この記事をまとめると
■本田技研工業株式会社(ホンダ)は日本の主要な自動車メーカーのひとつ
■それとは別にF1活動などを担う本田技術研究所が存在する
■両者の関係性について解説する
技研は研究所から設計図を買っていた
いわゆるホンダという自動車メーカーの正しい社名は本田技研工業株式会社だ。しかしホンダのF1活動などを担っているのは、株式会社本田技術研究所である。はたして、本田技術研究所とはどのような組織なのだろうか。
まず本田技術研究所という名前については、もともと本田技研工業の前身として本田宗一郎氏が1946年に立ち上げた会社名でもあるのだが、現在の本田技術研究所は名前こそ同じだが、組織としてはまったく異なる。
時系列で整理すると、本田技研工業が設立されたのは1948年9月。その段階では通常のメーカーと同じく、研究部門・製造部門・販売部門は一体化していた。そうした体制が変わったのが1960年7月で、そのときに現在の本田技術研究所が生まれている。ちなみに、ホンダの四輪車が初めて量産されたのは1963年であるから本田技術研究所は、それ以前から存在していた組織だったのだ。
研究所を独立させた狙いは、目先の利益にとらわれない研究に専念するためというもので、本田技術研究所は自由な研究をしながら量産車の設計図を本田技研工業に売るというビジネスモデルで成立する企業となった。現実的には、本田技研工業の売上から一定の比率で本田技術研究所へ支払うという関係性であったようだが……。
そのほか冒頭で記したようにモータースポーツに関する研究部門も本田技術研究所に置かれていた。F1活動の中心となっているHRD Sakuraは栃木県さくら市に新設された研究施設の名称といえる。
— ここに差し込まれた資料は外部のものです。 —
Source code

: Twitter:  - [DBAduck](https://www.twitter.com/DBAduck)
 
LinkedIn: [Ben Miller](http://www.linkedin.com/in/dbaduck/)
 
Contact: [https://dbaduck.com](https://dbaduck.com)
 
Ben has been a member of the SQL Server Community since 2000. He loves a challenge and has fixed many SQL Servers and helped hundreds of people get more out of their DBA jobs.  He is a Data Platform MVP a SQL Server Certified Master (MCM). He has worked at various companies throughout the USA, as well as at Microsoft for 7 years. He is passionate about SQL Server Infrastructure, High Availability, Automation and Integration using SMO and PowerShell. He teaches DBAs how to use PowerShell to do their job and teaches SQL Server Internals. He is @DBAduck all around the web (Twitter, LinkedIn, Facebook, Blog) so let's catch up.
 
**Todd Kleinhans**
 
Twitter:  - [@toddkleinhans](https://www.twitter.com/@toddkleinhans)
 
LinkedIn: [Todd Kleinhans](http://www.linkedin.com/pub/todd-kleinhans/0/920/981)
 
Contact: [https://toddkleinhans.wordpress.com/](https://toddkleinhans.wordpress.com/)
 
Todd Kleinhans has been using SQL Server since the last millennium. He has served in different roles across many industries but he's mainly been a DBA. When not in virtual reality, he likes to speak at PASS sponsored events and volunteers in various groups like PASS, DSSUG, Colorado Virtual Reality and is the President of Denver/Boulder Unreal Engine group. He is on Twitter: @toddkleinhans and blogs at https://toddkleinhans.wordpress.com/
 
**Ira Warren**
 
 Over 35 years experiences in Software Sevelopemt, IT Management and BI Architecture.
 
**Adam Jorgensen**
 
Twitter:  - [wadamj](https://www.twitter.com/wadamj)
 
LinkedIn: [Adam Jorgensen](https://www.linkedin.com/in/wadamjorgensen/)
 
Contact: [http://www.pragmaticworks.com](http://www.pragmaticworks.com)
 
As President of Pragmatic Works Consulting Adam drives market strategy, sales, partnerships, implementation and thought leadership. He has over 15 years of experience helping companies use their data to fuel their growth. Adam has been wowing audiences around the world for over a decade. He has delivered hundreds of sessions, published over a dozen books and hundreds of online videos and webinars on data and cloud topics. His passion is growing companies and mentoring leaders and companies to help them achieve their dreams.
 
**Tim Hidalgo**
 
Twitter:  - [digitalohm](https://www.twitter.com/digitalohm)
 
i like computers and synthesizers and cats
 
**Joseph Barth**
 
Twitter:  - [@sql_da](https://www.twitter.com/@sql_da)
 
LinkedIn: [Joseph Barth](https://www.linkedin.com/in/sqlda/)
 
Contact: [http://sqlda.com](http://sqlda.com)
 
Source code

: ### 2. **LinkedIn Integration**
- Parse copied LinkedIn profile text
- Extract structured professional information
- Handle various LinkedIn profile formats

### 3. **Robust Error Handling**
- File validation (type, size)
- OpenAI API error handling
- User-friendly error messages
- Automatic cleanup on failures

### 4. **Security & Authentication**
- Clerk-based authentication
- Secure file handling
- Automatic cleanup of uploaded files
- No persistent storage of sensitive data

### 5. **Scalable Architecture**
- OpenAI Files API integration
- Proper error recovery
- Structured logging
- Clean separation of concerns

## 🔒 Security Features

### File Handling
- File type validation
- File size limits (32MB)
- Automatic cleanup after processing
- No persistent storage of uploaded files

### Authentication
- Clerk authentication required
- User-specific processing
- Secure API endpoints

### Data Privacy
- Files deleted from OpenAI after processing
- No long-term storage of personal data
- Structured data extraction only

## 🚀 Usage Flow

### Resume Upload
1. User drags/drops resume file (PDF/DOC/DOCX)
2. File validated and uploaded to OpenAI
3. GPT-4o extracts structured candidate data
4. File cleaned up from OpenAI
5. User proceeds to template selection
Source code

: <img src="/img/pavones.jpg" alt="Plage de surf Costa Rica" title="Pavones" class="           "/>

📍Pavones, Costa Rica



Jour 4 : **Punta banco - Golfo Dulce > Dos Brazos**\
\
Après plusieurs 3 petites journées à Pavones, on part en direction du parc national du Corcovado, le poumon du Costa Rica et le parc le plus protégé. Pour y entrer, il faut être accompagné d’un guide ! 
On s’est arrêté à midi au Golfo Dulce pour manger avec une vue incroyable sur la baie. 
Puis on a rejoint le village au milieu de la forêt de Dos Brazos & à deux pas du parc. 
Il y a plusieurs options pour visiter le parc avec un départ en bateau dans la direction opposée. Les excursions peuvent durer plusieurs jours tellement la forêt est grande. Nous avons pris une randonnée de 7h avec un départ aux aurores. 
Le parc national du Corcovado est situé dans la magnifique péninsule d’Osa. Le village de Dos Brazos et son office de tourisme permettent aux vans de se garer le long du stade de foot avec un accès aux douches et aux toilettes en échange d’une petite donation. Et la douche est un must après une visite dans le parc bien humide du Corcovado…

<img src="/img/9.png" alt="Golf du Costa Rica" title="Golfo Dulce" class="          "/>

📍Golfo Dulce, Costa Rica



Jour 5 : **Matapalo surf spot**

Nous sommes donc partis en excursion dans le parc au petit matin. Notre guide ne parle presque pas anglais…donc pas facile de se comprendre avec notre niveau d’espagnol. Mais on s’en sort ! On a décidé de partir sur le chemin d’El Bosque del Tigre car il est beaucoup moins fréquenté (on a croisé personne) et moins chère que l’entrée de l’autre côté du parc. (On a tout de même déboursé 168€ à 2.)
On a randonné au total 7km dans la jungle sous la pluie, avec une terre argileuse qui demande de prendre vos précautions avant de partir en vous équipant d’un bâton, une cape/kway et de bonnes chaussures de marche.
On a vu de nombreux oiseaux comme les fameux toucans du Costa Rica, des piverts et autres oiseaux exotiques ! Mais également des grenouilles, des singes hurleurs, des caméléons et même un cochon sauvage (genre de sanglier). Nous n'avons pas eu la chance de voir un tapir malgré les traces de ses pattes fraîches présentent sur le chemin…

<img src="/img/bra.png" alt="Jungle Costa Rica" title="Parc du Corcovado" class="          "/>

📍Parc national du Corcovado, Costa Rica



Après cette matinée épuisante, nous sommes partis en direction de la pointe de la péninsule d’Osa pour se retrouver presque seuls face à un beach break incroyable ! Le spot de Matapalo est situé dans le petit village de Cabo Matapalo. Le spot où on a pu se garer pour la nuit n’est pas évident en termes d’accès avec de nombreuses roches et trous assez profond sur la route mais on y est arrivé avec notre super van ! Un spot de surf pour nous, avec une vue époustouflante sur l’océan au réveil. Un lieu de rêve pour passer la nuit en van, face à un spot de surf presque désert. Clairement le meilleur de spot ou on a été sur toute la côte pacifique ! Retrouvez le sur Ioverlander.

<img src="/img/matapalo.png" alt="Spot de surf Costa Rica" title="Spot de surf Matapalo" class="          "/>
さて、ある意味で本田技研工業は量産車の設計図を本田技術研究所から買うという関係だったのだが、それは斬新な商品開発を期待できる一方で、コスト面では不利になるビジネスモデルでもあった。
実際、ホンダの利益率が他社に比べて低いのは研究所が独立していることによるコスト意識の希薄さに起因するという指摘は昔からあったし、本田技研工業サイドとなる調達部門・製造部門・販売部門との連携においても研究所が独立していることで、他社に比べて距離感があるというのも課題といわれていた。